The Rise of the Restaurant in a Restaurant

On the menu at Olmsted in New York City (one of our Restaurants of the Year), there’s one dish will make you scratch your head—and draw you to order it. Two words: Yakitori Olmsted.

“We call it restaurant inception,” says chef Greg Baxtrom.

Get the Yakitori Olmsted, and that original menu is taken away and you’re given laminated white ones with badly lit, yellowish photos of drinks and a check-off list featuring skewers of fat shiitake mushrooms, chicken hearts and dark meat threaded with scallions. It’s like cramming a completely different restaurant in one line item on the menu, and you’re starting to see it at restaurants across the country.

“I hate the word ‘experience’ in a restaurant, so what we’re trying to provide is an experience without providing an 'experience',” says Baxtrom. “We just want to exceed guests’ expectations.”

That means taking the simple task of filling in a chicken entrée to the next level. The idea for Yakitori Olmsted came up as Olmsted’s team was planning out the next menu when they all realized they spent all their off-days at their favorite yakitori joints in the city.

“We just try to keep things as playful as we can,” says Baxtrom.

Other restaurants are channeling that same whimsy by tinkering with the very idea of what makes a restaurant. Inspiration comes from something as simple as extra space in the restaurant to what chefs ate over the weekend. Here are three other restaurants in a restaurant to hit up:

Cold Storage at Swift & Sons

Before it was a steakhouse, the space that houses Swift & Sons was one of the largest freezer lockers in Chicago.
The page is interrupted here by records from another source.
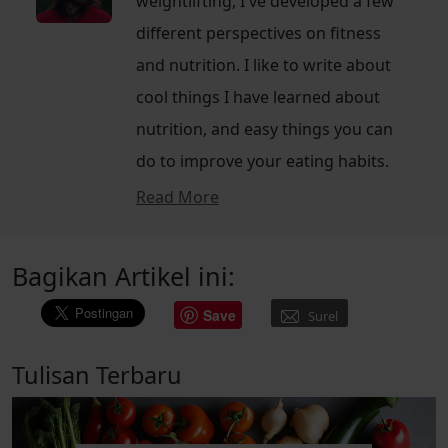
weightlifting, I've developed a few
different perspectives on fitness
and nutrition. I like to write about
cool things I have learned about
nutrition, and easy things you can
do to improve your eating habits.
Read More
Bagikan Artikel ini:
Save
Surel
Tulisan Terbaru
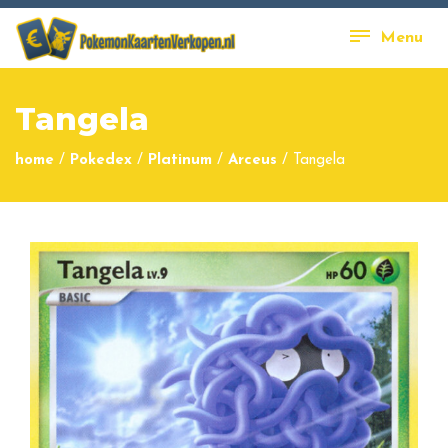
Menu
Tangela
home
/
Pokedex
/
Platinum
/
Arceus
/
Tangela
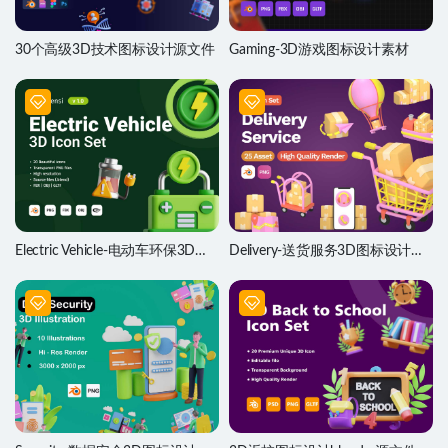
30个高级3D技术图标设计源文件
Gaming-3D游戏图标设计素材
Electric Vehicle-电动车环保3D图
Delivery-送货服务3D图标设计素
标设计素材
材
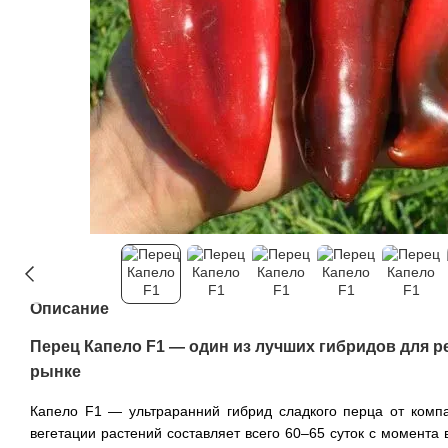
Описание
Перец Капело F1 — один из лучших гибридов для р
рынке
Капело F1 — ультраранний гибрид сладкого перца от компа
вегетации растений составляет всего 60–65 суток с момента 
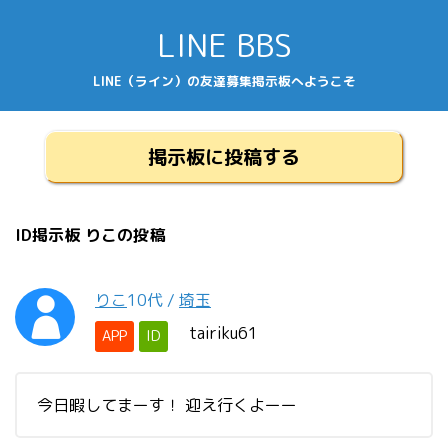
LINE BBS
LINE（ライン）の友達募集掲示板へようこそ
掲示板に投稿する
ID掲示板 りこの投稿
りこ
10代
/
埼玉
tairiku61
APP
ID
今日暇してまーす！ 迎え行くよーー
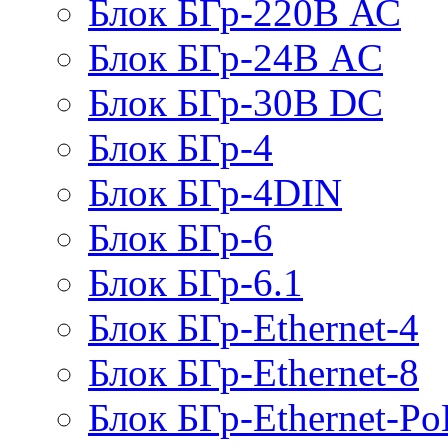
Блок БГр-220В АС
Блок БГр-24В AC
Блок БГр-30В DC
Блок БГр-4
Блок БГр-4DIN
Блок БГр-6
Блок БГр-6.1
Блок БГр-Ethernet-4
Блок БГр-Ethernet-8
Блок БГр-Ethernet-Po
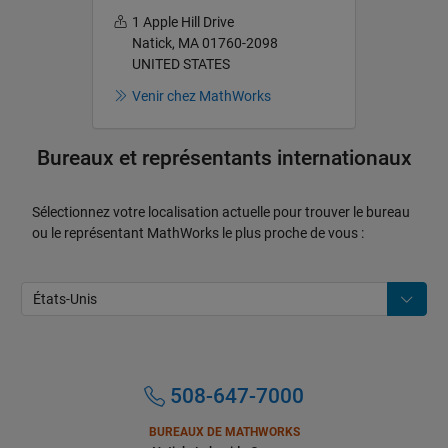
1 Apple Hill Drive
Natick, MA 01760-2098
UNITED STATES
Venir chez MathWorks
Bureaux et représentants internationaux
Sélectionnez votre localisation actuelle pour trouver le bureau
ou le représentant MathWorks le plus proche de vous :
508-647-7000
BUREAUX DE MATHWORKS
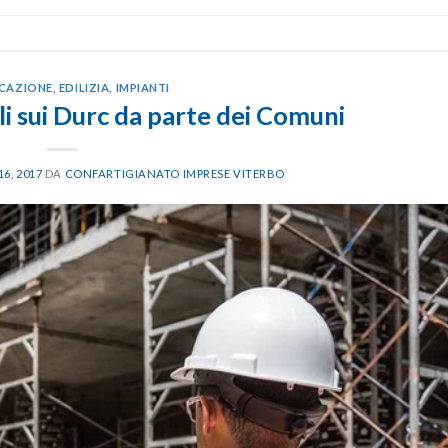
ICAZIONE
,
EDILIZIA
,
IMPIANTI
lli sui Durc da parte dei Comuni
6, 2017
DA
CONFARTIGIANATO IMPRESE VITERBO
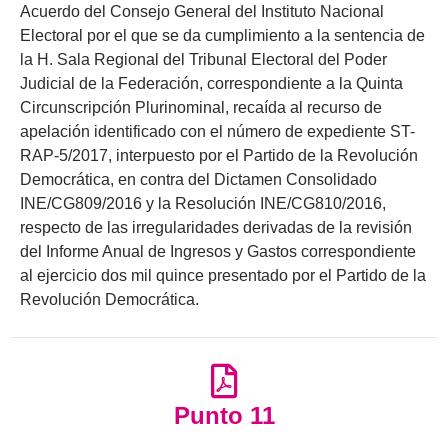
Acuerdo del Consejo General del Instituto Nacional
Electoral por el que se da cumplimiento a la sentencia de
la H. Sala Regional del Tribunal Electoral del Poder
Judicial de la Federación, correspondiente a la Quinta
Circunscripción Plurinominal, recaída al recurso de
apelación identificado con el número de expediente ST-
RAP-5/2017, interpuesto por el Partido de la Revolución
Democrática, en contra del Dictamen Consolidado
INE/CG809/2016 y la Resolución INE/CG810/2016,
respecto de las irregularidades derivadas de la revisión
del Informe Anual de Ingresos y Gastos correspondiente
al ejercicio dos mil quince presentado por el Partido de la
Revolución Democrática.
Punto 11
So chef Chris Pandel nodded to the original with this seafood-focused, all-day mini restaurant.

Tapas Bar at La Sirena Ristorante

Mario Batali tapped chef Anthony Sasso of Casa Mono in New York City to give his massive Italian restaurant a Spanish twist—and tons of tapas on a completely separate menu.

Honor Bar at Coquette

Kristen Essig and Michael Stoltzfus, the chefs of Coquette in New Orleans, transformed their upstairs bar into an amaro- and sherry-focused haven (with snacks!) for others in the restaurant industry.